— YOUR TASKS —
1. Which percentages appear in the passage on disability insurance below? List every one.
2. Write a continuation of the passage on disability insurance myths, starting right after its final sentence.

— EXTRACT PROVIDED —
........
You see, like Shrek (or the Beast or any other don't-judge-a-book-by-its-cover character), long-term disability insurance is scary because it's misunderstood. For example, people hold onto the myth that disability is a low-probability catastrophe from a high-risk activity, like getting paralyzed in a skiing accident. But the fact is our risk of disability is twice as high as our risk of early death. And most disabilities are caused by illnesses, not accidents. Boom. Facts. And these myths and misconceptions are a key reason why you probably don't have disability insurance. So, in honor of disability insurance awareness month (May, in case you didn't know), I'm going to do disability insurance a favor and fact-bomb other myths below:
Facts: It's tougher to qualify for Social Security disability insurance (SSDI) than it is to get into some top colleges! Only 35% of initial Social Security Disability insurance claim applications were accepted in 2012 (compare: the acceptance rate at the University of Michigan is 40%). And if you do qualify, the average SSDI payment is just $1,130 a month.
What about workers' compensation? It won't cover you in most cases, since 95% of accidents and illnesses are non-work related.
If you can do it, you're much better off creating your own safety net.
Facts: You're in the fortunate minority! Only 47% of employers offer disability insurance. But, you might not be as covered as you think you are. A few things to keep in mind:
Generally, long-term disability insurance through work is paid with before-tax dollars. This means benefits are taxable, which effectively lowers the payout to you when you're disabled.
........
— DATA TO EXAMINE —
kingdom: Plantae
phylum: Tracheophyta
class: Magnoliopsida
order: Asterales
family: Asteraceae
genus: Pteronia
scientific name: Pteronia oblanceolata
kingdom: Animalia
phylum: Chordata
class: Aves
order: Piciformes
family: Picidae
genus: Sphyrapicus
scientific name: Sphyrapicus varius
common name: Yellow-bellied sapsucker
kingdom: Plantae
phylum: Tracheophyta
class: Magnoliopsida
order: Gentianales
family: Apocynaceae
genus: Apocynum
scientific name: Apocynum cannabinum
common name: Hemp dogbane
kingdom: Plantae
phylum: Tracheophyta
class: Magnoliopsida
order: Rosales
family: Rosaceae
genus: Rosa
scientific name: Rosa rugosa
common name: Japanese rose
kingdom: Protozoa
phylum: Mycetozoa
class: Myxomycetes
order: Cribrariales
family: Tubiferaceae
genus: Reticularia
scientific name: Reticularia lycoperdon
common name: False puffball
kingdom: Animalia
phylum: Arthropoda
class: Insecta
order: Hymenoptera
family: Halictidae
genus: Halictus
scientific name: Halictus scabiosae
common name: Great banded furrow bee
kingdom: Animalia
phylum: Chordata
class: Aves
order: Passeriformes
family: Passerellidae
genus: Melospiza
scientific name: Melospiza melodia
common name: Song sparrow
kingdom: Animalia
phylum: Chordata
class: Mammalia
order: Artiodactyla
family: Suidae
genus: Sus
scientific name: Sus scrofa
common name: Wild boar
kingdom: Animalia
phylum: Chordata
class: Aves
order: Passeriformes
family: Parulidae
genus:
........
— RESPONSES IN ORDER —
1. 35%, 40%, 95%, 47%

2.
Long-term disability insurance through work generally has more limited coverage than a policy you buy on your own. Some policies may stop payments completely if you're capable of returning to some form of work. They also generally limit the benefit period, sometimes to as little as 2 years.
If you change jobs, you can't take your long-term disability insurance with you. And if your new employer does not offer disability insurance, you'll need to purchase it on your own. This can be difficult to do as you get older.
Purchasing an individual long-term disability policy will provide you tax-free benefits with features that match your needs. And you keep it for as long as you need it. Supplementing what you already get from work could be a smart move.
Facts: Actually, many long-term disability insurance policies pay benefits even when you're working. Some policies pay so-called "residual" benefits if you're only partially disabled (i.e., can only work part-time due to your health condition). Some policies also pay benefits when you're working in a different occupation because you're unable to work in your regular occupation.
Long-term disability insurance protects your most important asset - your income. So it's worth the time to separate facts from myths.